The recent final ruling in the court of appeal on the Royal Mencap Society v Tomlinson-Blake and Shannon v Rampersad (t/a Clifton House Residential Home) case ends uncertainty in the health and social care sector but it is far from a victory for anyone involved.
Once again, the broken state of our health and social care system has been highlighted and the true inadequacies of the sector in its current form laid bare.
A final ruling has merely staved off the almost wholesale collapse of many of organisations and charities working with some of our most vulnerable. The ruling in its singularity is not the answer to this sorry state of affairs.
At Ambient Support, like many other providers, we have stretched the income that we have and the commitment of our staff teams to an unbelievable level in the last year. The recently published IPPR – State of Health and Social Care report state-of-health-and-care-mar21.pdf (ippr.org) clearly highlights now is the time for the government to act, now is the time to be bold and look at embracing the lessons that have been learnt during the pandemic to bring about comprehensive reform and change for the better.
This issue both begins and ends with money. Money for our care and support workers to be paid a fair and decent wage for the long hours they work, for their selflessness and dedication to supporting some of the most vulnerable in society but it’s also about the blanket acceptance that to provide the highest possible quality of support the real cost of care needs to be paid to providers. Money that can be invested into staff wages, training, into the professionalisation of the care sector.
The advent of the pandemic aligned with Ambient investing in our people to introduce Positive Behaviour Support (PBS) approaches into our work with people with a learning disability. This has provided us with an evidence-based framework to assess what quality of life means for them and for those around them. Four months into the pandemic here in the UK, we ventured that PBS was already appearing to be making an impact. https://www.bild.org.uk/is-being-the-new-doing-in-learning-disability-services-what-we-can-learn-from-pandemic-inactivity-activity Across the country our teams today are ever more confident of that.

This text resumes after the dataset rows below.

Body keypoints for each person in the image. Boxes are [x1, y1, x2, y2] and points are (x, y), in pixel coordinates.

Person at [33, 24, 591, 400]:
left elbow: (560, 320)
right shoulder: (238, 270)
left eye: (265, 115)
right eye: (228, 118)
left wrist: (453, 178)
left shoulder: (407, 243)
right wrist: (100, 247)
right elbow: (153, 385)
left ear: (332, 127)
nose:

This is the start of a transformation programme for our charity, our staff teams and the people that we support. We have 37 staff now accredited as PBS coaches and 8 staff members on their way to becoming accredited assessors. The introduction of PBS has raised morale amongst our teams and boosted their confidence in feeling equipped to support people even during the most challenging days during the past year.
However, this investment in training does not come cheap. Government and local authorities cannot continue to turn a blind eye to the fact that their contracts for services are heavily weighted on cost over and above quality of services almost every time.

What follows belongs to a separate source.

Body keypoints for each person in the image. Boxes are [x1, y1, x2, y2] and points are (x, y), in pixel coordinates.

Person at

So, whilst the ruling has saved many providers from forced closure, it has only further highlighted the many critical issues that need to be resolved to keep the social care system from collapse.
We all need to face some stark choices as we emerge from this unprecedented period, but I like many of my peers call upon government to finally see this as the opportunity that could turn a broken social care sector in the UK into a world class system, envied by others with sustained investment, reform and innovation. The benefits of doing this for our society will far outweigh the financial costs in the longer term.